[Start of Attachment]

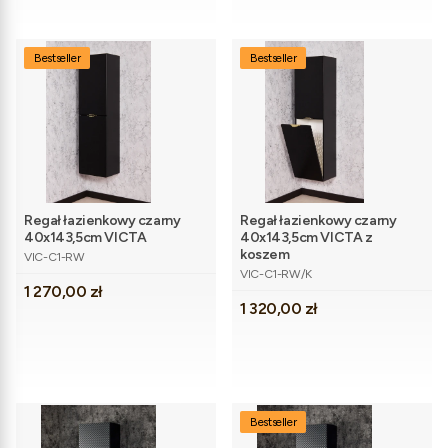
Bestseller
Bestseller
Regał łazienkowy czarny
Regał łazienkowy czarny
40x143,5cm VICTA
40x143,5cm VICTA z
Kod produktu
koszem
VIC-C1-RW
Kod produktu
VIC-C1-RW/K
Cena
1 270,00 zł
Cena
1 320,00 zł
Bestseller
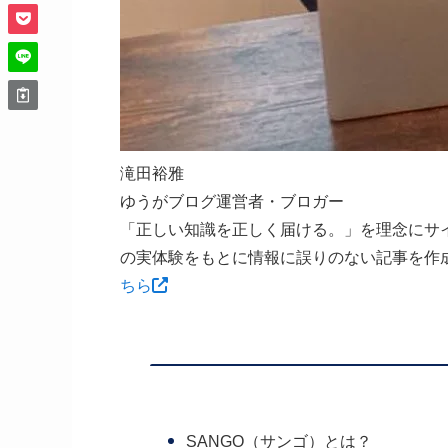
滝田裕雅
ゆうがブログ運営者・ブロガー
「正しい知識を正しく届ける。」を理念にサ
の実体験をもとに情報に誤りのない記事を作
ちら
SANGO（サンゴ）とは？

[End of Attachment]
[Start of Attachment]

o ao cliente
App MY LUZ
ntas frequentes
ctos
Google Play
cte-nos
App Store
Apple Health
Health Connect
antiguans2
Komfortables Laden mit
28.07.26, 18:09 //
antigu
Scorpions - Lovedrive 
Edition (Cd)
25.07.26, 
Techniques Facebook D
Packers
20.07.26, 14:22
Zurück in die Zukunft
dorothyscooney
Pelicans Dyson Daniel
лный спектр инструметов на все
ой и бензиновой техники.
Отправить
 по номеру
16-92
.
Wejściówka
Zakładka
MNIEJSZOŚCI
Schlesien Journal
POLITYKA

[End of Attachment]

◆ PROMPT ◆
Start at the line above containing "1 320,00 zł" and stop at the line containing "SANGO（サンゴ）とは？": print those lines and everything between them exactly, but not the pictures.

◆ RESULT FOR THIS TASK ◆
1 320,00 zł
Bestseller
滝田裕雅
ゆうがブログ運営者・ブロガー
「正しい知識を正しく届ける。」を理念にサ
の実体験をもとに情報に誤りのない記事を作
ちら
SANGO（サンゴ）とは？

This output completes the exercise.